Ce que l’Europe peut faire pour les enfants de régions ravagées par un désastre naturel et en situation de crise: les exemples d’Haïti et de l’Afghanistan

Auteur(s) : Assemblée parlementaire

Origine - Texte adopté par la Commission permanente, agissant au nom de l’Assemblée, le 25 novembre 2011 (voir Doc. 12783, rapport de la commission des questions sociales, de la santé et de la famille, rapporteur: Mme Hostalier; et Doc. 12784, avis de la commission des migrations, des réfugiés et de la population, rapporteur: M. Bugnon).

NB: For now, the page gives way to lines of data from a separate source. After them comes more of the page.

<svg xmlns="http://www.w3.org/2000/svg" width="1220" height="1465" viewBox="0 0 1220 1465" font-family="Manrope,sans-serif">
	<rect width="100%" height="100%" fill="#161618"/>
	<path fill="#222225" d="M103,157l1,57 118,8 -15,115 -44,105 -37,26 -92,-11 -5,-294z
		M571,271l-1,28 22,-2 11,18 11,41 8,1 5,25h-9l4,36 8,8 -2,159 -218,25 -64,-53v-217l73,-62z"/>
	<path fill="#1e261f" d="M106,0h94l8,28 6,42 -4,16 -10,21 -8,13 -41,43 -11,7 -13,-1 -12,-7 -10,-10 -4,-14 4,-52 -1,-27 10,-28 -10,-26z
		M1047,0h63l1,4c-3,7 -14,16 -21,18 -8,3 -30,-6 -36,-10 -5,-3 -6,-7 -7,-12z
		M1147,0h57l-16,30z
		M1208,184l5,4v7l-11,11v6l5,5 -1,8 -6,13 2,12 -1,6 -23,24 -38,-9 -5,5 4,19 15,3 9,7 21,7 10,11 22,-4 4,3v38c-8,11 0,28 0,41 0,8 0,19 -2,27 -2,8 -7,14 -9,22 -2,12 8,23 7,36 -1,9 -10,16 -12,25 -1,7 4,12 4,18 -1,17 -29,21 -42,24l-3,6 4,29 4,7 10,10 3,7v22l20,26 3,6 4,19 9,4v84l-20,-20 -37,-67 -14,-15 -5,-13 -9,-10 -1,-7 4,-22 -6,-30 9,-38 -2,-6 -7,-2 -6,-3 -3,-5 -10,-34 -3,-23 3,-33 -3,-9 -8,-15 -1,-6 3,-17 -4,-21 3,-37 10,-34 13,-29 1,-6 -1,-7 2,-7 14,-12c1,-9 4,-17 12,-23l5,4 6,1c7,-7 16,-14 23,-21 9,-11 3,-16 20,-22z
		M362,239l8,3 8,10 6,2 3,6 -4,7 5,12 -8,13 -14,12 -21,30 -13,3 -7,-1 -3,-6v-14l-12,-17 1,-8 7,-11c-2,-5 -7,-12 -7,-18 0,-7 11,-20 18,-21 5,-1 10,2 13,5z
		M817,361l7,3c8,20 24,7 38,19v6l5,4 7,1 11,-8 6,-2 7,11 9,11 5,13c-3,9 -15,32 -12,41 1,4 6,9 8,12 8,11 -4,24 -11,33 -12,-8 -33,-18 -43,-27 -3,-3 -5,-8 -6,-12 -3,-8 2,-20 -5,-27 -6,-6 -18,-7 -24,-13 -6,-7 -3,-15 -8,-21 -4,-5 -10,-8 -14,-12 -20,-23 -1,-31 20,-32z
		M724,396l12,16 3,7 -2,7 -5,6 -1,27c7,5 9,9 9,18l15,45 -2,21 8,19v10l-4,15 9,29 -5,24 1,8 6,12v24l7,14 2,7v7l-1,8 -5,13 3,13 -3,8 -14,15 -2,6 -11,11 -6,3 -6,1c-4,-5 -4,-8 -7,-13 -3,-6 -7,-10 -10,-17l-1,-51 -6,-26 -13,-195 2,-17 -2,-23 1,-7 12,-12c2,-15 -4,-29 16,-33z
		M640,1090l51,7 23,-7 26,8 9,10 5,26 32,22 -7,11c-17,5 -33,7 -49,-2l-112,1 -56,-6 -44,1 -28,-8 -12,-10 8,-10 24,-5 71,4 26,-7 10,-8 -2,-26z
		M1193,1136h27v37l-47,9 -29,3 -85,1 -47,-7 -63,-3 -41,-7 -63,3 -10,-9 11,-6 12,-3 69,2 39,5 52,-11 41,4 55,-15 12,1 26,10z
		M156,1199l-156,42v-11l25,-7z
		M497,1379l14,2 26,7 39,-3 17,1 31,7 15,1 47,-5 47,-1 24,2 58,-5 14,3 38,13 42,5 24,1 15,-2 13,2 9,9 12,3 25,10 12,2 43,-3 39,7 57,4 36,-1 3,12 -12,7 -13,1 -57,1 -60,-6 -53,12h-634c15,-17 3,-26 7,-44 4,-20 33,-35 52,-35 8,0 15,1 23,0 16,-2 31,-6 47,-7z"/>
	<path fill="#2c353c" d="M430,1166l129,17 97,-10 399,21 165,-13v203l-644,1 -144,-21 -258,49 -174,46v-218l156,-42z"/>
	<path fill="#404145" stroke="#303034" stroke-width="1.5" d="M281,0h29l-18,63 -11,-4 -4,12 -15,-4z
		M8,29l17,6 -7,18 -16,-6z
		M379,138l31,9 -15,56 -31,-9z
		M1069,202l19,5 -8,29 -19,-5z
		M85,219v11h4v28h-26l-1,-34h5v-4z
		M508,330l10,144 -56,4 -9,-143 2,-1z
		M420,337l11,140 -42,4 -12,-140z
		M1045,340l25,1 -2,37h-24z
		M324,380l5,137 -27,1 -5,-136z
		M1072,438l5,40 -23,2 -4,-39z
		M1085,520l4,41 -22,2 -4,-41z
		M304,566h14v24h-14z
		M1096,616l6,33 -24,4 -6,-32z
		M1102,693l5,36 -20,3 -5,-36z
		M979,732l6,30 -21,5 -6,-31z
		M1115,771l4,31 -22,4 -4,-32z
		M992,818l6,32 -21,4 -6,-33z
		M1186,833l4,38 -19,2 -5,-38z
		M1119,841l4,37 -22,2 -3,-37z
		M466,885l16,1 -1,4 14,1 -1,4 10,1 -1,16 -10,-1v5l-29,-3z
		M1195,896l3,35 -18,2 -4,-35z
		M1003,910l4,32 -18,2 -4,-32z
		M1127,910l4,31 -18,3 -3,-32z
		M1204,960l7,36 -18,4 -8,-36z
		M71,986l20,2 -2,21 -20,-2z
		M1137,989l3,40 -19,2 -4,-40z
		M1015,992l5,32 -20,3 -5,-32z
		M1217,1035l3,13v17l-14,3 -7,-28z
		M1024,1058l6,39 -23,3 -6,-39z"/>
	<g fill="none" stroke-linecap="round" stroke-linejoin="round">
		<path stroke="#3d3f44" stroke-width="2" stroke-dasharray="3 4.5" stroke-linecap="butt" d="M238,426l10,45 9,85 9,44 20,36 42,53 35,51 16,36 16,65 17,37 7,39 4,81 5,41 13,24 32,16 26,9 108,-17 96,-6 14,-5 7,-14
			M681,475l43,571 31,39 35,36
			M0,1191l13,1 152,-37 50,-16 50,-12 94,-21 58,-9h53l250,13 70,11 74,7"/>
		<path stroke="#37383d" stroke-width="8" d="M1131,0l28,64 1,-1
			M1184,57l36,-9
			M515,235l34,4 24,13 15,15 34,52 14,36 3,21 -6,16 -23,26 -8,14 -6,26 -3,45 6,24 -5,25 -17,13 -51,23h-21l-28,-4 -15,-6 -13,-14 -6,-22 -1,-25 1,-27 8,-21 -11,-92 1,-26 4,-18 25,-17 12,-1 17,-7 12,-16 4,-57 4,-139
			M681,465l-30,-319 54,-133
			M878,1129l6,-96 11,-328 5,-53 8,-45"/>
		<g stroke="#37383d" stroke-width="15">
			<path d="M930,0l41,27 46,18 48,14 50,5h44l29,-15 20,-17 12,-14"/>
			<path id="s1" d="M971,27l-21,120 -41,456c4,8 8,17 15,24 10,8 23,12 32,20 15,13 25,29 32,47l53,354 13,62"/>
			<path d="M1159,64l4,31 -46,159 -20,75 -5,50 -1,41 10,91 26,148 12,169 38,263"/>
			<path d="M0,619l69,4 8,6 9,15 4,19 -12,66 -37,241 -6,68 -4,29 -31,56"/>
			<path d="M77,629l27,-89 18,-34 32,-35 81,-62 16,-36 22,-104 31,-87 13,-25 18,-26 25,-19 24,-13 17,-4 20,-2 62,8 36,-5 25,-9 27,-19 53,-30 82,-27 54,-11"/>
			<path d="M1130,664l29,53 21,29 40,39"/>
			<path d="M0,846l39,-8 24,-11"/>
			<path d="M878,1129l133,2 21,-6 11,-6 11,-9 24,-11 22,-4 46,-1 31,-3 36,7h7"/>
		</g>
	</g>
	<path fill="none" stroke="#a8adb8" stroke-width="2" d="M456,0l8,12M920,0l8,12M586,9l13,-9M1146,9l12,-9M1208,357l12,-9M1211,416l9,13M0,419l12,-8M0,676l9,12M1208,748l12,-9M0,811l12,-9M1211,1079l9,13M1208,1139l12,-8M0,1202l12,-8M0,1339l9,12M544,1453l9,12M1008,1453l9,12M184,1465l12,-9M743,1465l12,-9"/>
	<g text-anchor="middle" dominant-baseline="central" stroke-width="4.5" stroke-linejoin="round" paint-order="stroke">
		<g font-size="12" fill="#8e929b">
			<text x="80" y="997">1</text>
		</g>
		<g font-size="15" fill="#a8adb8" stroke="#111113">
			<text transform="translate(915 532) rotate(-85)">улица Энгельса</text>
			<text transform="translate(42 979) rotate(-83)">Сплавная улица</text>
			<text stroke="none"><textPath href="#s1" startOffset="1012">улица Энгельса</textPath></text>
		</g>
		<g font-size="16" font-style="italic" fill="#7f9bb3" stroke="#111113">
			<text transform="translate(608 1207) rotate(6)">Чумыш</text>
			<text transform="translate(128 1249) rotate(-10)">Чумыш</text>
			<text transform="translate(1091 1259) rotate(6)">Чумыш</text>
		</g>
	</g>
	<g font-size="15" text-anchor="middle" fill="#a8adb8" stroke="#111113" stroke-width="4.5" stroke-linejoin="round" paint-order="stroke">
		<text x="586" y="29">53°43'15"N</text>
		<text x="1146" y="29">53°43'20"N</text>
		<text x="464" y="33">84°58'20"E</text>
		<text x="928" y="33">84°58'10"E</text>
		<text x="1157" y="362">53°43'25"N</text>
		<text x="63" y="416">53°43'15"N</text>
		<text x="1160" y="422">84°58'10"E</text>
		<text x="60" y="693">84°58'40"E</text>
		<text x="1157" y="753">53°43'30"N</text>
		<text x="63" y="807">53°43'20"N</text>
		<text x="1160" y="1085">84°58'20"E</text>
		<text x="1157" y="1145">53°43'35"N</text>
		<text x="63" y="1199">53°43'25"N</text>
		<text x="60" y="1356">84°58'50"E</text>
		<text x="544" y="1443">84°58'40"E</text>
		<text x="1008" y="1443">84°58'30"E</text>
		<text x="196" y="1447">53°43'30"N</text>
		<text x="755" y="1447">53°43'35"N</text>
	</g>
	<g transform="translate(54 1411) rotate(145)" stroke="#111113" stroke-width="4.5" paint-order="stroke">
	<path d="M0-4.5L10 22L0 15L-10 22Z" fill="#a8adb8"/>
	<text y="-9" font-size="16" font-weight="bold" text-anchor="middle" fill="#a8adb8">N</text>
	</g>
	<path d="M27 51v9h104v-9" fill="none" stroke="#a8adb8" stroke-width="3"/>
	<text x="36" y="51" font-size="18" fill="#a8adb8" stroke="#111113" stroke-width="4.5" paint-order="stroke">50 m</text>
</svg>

1. Les catastrophes naturelles et les crises politiques sont des événements qui mettent en danger la vie et les bases existentielles de la population dans le pays où elles se produisent. L’actualité récente prouve que ces situations ne sont pas rares et qu’elles peuvent se produire, d’une manière ou d’une autre, dans n’importe quel pays: la famine en Afrique de l’Est, le séisme et le tsunami au Japon en 2011, le séisme en Haïti en 2010, ainsi que les crises politiques récentes et actuelles dans le monde arabe, et la crise qui affecte l’Afghanistan depuis de longues années déjà. Pour de nombreuses raisons, les enfants sont les plus touchés par ces crises.
2. Les Etats membres du Conseil de l’Europe sont régulièrement appelés à partager leur savoir-faire en matière de situations de crise dans des pays divers, à leur apporter un soutien matériel et, ainsi, à assumer les responsabilités qui résultent non seulement de leurs engagements internationaux, mais aussi des nombreuses interdépendances économiques et sociales avec ces pays. L’assistance se déroule le plus souvent dans un contexte très complexe, avec l’arrivée de nombreuses organisations internationales et européennes, gouvernementales et non gouvernementales, dans des pays qui sont, à ces moments-là, le plus souvent démunis et impuissants dans l’exercice de leur gouvernance.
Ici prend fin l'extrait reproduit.